Qahir émit un petit grognement d’exaspération. Il lui manquait une information, un détail. Quelque chose manquait, comme s’il s’était agi d’un puzzle dont une pièce manquait. Mais laquelle ? Que c’était exaspérant ! Il savait qu’il passait à côté de quelque chose d'important !
Puis soudain, un détail lui revint.
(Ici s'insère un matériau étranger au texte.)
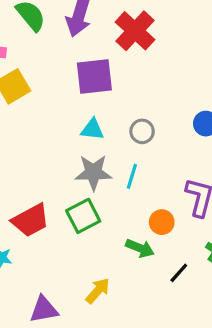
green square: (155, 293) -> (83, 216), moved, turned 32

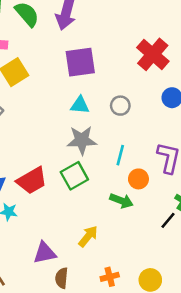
red cross: (135, 31) -> (153, 54), moved
cyan line: (132, 176) -> (120, 155), moved
black line: (179, 273) -> (168, 220), moved

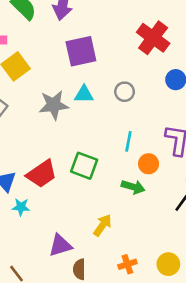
gray star: (82, 140) -> (54, 105), moved
green square: (74, 176) -> (84, 166), turned -36

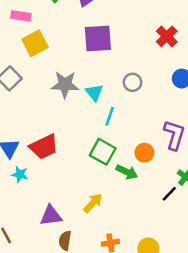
red cross: (153, 38) -> (167, 36), size x0.7
cyan triangle: (84, 94) -> (94, 93), moved, turned 42
cyan line: (128, 141) -> (110, 116), moved
green square: (84, 166) -> (103, 152), moved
Lors de sa première vision à Minar, Eylen lui avait rapporté la conversation du Dorogaï et de la princesse : ce dernier s’inquiétait qu’elle n’utilise trop d’énergie.
— Intendant... dit-il en se penchant vers le vieux conseiller. Il n’est fait mention dans aucun de ces documents des prêtresses de sang, n’existaient-elles pas à l’époque ?
— Et bien, il semblerait que le palais des prêtresses ait été assigné quelque temps après le départ de la princesse, la création de leur faction date également de cette même période.
— De quel palais s’agissait-il ?
— Du palais Grenat.
Qahir reposa le rouleau qu’il tenait dans les mains. Il venait de trouver la pièce manquante. Le palais Grenat où logeaient les Dorogaïs. Ronin enseignait la magie du sang à la princesse Serafa.